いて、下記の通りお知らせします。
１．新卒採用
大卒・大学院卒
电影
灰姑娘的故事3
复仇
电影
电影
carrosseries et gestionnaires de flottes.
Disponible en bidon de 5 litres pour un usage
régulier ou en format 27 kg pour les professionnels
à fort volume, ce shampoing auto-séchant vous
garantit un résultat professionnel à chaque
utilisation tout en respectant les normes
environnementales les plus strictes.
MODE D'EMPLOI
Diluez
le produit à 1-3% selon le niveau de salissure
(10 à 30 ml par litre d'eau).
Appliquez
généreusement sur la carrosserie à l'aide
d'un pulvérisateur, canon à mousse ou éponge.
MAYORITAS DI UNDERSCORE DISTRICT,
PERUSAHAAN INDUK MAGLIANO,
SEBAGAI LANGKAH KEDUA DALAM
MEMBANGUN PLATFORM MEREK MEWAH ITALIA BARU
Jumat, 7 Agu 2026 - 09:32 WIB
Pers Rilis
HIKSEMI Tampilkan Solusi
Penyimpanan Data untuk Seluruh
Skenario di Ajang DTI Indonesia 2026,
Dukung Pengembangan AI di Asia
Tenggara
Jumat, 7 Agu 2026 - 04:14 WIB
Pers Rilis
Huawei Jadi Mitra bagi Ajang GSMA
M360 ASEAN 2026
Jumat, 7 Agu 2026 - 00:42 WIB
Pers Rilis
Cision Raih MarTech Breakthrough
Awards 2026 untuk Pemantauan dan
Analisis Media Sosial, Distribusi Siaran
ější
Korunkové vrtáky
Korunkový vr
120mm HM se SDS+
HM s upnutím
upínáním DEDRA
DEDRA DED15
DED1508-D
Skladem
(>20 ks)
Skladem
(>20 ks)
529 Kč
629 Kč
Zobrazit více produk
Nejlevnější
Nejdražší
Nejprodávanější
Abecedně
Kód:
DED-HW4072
--------------------------------------------------
**ABOUT THIS TASK**
Report every line above that contains the word "Ajang".

**EXPECTED OUTPUT**
Skenario di Ajang DTI Indonesia 2026,
Huawei Jadi Mitra bagi Ajang GSMA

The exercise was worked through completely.